Eine möglichst flächendeckende Tarifbindung kann entscheidend sein – für die Attraktivität des Pflegeberufs, für bessere Arbeitsbedingungen in der Pflegebranche und eine gute Qualität der Versorgung. Uns geht es aber auch um eine Aufwertung des Pflegeberufs, um Anerkennung und Wertschätzung, denn die Beschäftigten in der Pflege machen eine gesellschaftlich wertvolle Arbeit, die verantwortungsvoll ist, viel Empathie benötigt, körperlich schwer und häufig emotional belastend ist. Und dafür ist die Bezahlung – und später auch die Rente – bislang zu gering. Deshalb muss die Pflege gesellschaftlich einen sichtbar höheren Stellenwert bekommen. Eine angemessene Bezahlung ist dafür ein wichtiger Baustein.
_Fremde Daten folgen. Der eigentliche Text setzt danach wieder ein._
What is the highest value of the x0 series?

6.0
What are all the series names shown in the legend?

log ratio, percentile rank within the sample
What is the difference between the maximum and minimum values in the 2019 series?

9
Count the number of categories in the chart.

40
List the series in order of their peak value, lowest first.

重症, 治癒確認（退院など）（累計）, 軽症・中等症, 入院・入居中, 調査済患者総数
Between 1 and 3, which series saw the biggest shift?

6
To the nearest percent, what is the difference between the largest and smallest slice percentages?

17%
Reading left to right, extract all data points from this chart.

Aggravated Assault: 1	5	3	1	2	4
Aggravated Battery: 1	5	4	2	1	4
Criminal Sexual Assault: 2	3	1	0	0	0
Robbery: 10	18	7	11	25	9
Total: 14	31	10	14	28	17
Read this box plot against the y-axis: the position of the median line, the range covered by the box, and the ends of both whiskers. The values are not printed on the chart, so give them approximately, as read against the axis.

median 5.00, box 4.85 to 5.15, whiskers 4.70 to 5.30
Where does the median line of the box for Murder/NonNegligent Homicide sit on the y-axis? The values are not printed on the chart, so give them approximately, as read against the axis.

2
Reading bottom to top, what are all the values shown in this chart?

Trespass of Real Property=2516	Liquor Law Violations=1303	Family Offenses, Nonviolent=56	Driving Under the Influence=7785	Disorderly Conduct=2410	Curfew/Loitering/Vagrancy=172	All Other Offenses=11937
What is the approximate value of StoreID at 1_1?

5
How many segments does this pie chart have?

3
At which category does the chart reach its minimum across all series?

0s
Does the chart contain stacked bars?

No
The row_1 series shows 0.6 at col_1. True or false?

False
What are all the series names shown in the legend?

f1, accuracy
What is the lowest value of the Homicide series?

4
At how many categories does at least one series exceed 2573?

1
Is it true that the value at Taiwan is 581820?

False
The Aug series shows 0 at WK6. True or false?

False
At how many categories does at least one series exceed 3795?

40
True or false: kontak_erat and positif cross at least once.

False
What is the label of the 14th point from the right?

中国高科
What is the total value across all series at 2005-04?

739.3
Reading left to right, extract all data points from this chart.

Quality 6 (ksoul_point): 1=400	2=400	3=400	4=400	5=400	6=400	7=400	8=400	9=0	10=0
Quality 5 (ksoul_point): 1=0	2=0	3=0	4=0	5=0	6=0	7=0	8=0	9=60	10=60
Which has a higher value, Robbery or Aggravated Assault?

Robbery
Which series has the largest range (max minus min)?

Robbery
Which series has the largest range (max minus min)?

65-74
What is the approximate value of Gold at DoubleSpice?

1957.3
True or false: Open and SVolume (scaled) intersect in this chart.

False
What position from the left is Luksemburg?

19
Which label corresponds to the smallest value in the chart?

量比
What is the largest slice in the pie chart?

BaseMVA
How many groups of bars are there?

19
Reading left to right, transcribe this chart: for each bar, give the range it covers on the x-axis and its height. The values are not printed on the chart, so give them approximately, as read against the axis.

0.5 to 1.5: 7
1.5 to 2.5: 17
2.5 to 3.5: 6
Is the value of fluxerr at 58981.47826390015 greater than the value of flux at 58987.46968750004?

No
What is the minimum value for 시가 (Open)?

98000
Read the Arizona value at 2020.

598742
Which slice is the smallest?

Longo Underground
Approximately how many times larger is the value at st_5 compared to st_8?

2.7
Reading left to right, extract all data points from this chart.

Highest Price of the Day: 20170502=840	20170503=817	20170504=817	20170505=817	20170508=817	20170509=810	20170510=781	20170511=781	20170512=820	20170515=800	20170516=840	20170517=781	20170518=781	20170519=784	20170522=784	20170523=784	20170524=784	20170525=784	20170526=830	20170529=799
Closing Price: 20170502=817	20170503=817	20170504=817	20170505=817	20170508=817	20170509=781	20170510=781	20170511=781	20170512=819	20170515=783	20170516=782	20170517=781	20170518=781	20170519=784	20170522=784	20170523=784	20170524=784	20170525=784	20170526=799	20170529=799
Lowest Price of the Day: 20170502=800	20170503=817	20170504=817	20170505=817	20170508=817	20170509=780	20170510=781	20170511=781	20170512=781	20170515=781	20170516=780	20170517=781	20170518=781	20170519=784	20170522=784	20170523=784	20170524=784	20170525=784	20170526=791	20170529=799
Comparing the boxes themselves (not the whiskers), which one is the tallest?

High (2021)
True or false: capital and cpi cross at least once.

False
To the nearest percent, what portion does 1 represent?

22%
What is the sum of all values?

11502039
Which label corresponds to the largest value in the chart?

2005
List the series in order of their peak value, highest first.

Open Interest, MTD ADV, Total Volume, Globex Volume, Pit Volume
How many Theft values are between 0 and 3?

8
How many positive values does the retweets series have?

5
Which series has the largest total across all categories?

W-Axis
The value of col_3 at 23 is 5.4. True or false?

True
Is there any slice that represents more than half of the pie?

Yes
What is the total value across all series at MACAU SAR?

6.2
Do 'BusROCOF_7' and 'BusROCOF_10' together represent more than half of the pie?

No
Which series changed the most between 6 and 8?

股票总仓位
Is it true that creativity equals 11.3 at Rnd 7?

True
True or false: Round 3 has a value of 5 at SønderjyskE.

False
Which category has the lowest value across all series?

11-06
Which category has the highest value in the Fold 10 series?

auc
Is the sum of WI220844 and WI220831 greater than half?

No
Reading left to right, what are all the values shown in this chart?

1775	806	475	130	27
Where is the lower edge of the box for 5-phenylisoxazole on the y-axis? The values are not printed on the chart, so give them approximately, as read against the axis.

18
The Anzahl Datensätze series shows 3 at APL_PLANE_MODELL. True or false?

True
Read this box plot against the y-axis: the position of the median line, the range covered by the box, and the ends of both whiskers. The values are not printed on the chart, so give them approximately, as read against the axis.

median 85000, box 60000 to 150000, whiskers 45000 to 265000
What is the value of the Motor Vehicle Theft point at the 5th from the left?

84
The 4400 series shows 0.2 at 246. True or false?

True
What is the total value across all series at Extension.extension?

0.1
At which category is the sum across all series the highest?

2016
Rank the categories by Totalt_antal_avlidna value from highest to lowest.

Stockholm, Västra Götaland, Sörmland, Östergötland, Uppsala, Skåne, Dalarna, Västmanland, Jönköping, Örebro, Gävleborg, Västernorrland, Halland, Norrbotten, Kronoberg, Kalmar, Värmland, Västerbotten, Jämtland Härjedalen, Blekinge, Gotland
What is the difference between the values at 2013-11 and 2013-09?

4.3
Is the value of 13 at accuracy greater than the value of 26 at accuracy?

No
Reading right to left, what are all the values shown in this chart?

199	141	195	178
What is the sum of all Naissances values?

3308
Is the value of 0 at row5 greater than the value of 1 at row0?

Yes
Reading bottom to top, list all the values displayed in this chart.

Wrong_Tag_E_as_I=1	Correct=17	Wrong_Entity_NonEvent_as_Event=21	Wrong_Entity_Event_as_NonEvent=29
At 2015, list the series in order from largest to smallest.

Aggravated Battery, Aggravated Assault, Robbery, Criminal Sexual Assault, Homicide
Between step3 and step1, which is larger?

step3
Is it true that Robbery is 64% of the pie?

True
Um zu einer besseren Bezahlung zu kommen, ist es sinnvoll, einen Tarifvertrag verbindlich auf die ganze Branche zu erstrecken. Er sollte sich in der Sozialpartnerschaft begründen und die der Belange der kirchlichen Träger berücksichtigen. Wichtig ist natürlich, dass die Tarifvertragsparteien die erweiterten Möglichkeiten aktiv nutzen. Für die Verweigerungshaltung mancher privater Pflegeanbieter beziehungsweise ihrer Verbände haben wir angesichts der eklatanten Unterbezahlung und des Fachkräftemangels in der Branche – Stichwort Pflegenotstand – kein Verständnis.

Grünes Konzept der doppelten Pflegegarantie

Kritisch sehen wir zudem, dass die schwarz-rote Regierung noch keine überzeugenden Antworten auf die Frage der Finanzierung hat. Wir haben mit der „doppelten Pflegegarantie“ ein Konzept vorgelegt, das diese Belastung senkt, begrenzt und stärker von den wenigen Schultern der Pflegebedürftigen auf viele Schultern der Solidargemeinschaft umverteilt.